Help out pollinators by planting native varieties
Butterflies, bumblebees, hummingbirds – these pollinators are essential to the ecosystem and are slowly running out of habitat. But, everyone can help, starting with the plants they choose for their garden this spring.
Native plants are important, because they are designed and adapted to live in a specific environment, with local climate and soils. This makes them low maintenance and more likely to survive after becoming established. That means less work, water and fertilizer for the planter.
Because native plants are meant to live in one place, native pollinators have evolved to be able to extract nectar from these plants, using a specialized bill or mandible, or to digest the plants if they contain a certain enzyme.
Attracting pollinators to these plants helps them do their job, which is pollinate. They’ll help spread these plants around the environment, and produce fruit and seeds for other wildlife, increasing biodiversity.
Monarch butterflies are excellent pollinators, but their population has declined by 90 percent in the last decade, from a drastic loss in habitat. To help the butterflies out, add milkweed to the garden – they depend on it 100 percent for their food source.
Milkweed is consumed by monarch larvae, the black, white and yellow-striped caterpillars seen from June through early September. Because milkweed is the only plant monarch larvae eat, adult monarchs lay their eggs on milkweed, making it a vital part of their life cycle.
Research has found that a chemical in milkweed, known as a cardenolide, gives monarch larvae and adults a bad taste to predators, helping to protect them throughout their life. Once a predator, like a bird, tastes a monarch, they’ll soon associate its pattern and coloring with the bad taste, and will avoid preying on them in the future.
This all means that planting milkweed should be in garden plans if wanting to attract monarchs to the yard. Look for common milkweed (Asclepias syriaca), butterfly weed (Asclepias tuberosa) and red milkweed, also called swamp milkweed (Asclepias incarnata).
Hummingbirds and bumblebees are important pollinators, too. Both have special adaptations to help spread pollen around the garden and beyond, from the tiny hairs all over a bee’s body to the long bill of a hummingbird that causes pollen to get dusted over its face.

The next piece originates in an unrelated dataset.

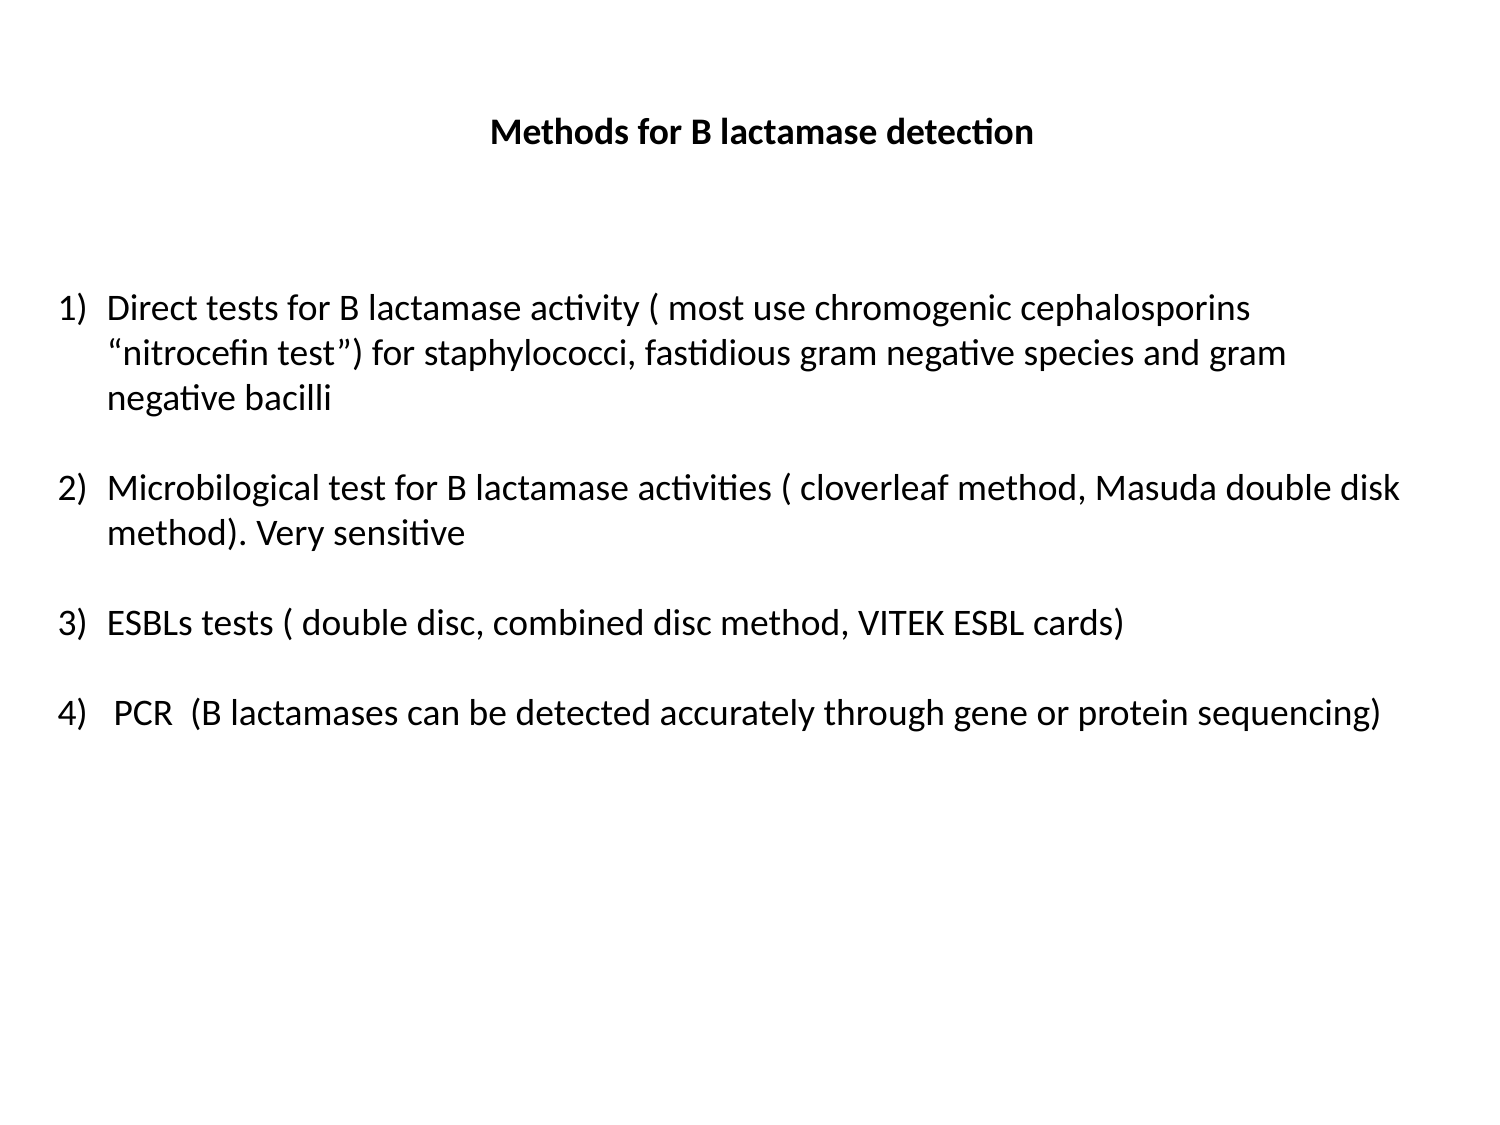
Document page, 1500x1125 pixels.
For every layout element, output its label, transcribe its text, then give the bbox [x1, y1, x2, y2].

text_box Methods for B lactamase detection [482, 99, 1043, 160]
text_box Direct tests for B lactamase activity ( most use chromogenic cephalosporins “nitrocefin test”) for staphylococci, fastidious gram negative species and gram negative bacilli Microbilogical test for B lactamase activities ( cloverleaf method, Masuda double disk method). Very sensitive ESBLs tests ( double disc, combined disc method, VITEK ESBL cards) PCR (B lactamases can be detected accurately through gene or protein sequencing) [50, 274, 1430, 830]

If pining for some hummingbirds in the garden, opt for plants with colorful, tubular flowers like columbine, butterfly weed, cardinal flower and wild bergamot.
Most bees aren’t very picky, but there are a few native plants they really love. New England aster and aromatic aster will absolutely buzz with bees late in the summer, and into early fall. Additionally, serving up purple coneflower and Joe-pye weed is never amiss.
Helping pollinators goes beyond the flowers blooming in the warmer months. Keep the pollinator love fest going into the winter, by leaving hollow-stemmed native plants standing in the garden and not cutting them back when the frost hits, as they offer winter homes for some bees.
Spring is when native plant sales start popping up throughout the state, generally from late March until June.